> [Task item]: Could you repeat every record exactly as it appears?

(Data shown begins)

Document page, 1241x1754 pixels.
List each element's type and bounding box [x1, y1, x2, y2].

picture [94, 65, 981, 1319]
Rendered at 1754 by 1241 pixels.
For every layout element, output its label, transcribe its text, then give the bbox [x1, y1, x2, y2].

(Data shown ends)

> [Solution]:
Document page, 1241x1754 pixels.
List each element's type and bounding box [x1, y1, x2, y2].

picture [94, 65, 981, 1319]
Rendered at 1754 by 1241 pixels.
For every layout element, output its label, transcribe its text, then give the bbox [x1, y1, x2, y2].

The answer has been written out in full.